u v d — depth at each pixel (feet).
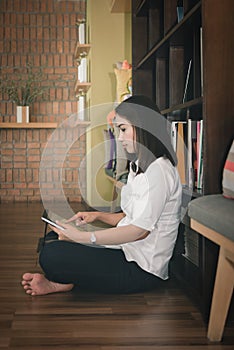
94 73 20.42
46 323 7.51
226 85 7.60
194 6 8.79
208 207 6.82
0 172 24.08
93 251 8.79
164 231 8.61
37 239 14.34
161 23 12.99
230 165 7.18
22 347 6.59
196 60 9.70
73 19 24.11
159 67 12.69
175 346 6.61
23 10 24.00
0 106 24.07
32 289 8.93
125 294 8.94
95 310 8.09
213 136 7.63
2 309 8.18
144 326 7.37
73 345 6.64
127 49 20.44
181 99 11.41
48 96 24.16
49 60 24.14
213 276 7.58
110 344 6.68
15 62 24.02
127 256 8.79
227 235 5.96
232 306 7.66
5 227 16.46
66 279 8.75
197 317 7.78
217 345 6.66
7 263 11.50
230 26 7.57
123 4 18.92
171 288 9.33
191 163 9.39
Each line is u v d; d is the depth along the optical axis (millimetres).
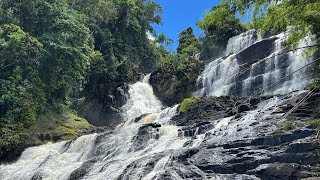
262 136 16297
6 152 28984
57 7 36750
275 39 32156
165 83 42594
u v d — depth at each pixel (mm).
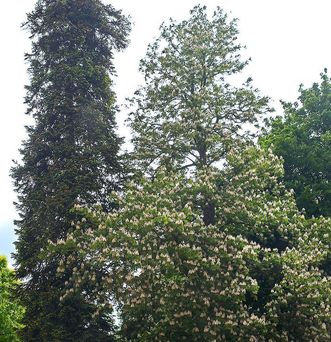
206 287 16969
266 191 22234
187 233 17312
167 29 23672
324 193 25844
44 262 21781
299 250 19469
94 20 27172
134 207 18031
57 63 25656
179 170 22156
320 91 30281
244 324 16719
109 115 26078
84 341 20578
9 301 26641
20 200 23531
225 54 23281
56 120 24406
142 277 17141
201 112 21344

--

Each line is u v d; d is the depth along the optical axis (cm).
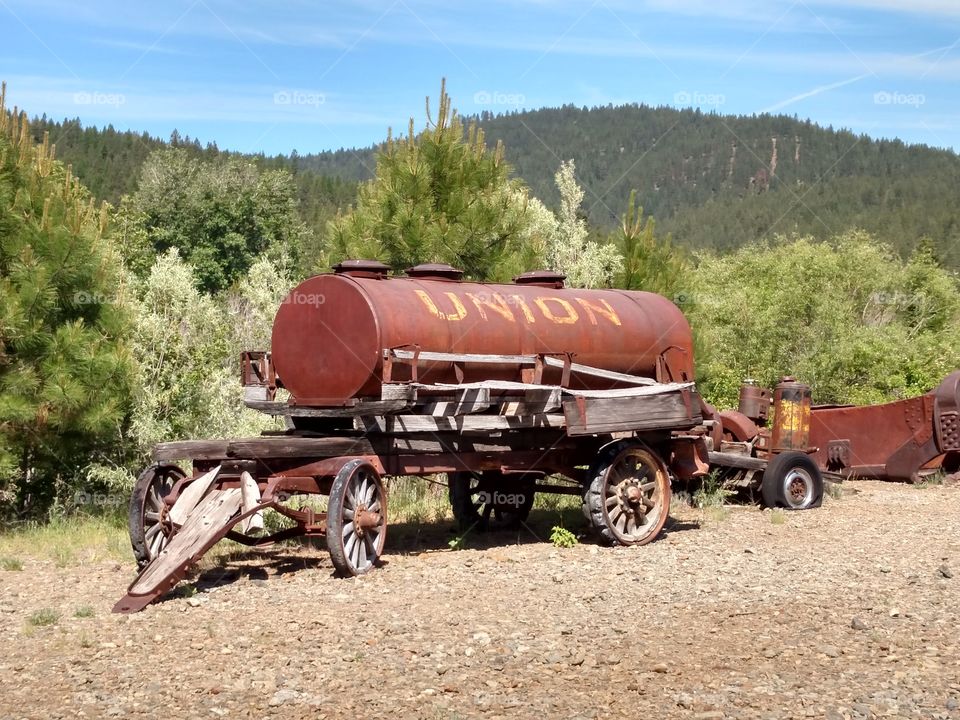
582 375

- Task to complete -
The required answer is each line of the entries containing the string "pixel".

- Exercise answer -
u v d — depth at each pixel (feet).
u v d — depth at each pixel (mm).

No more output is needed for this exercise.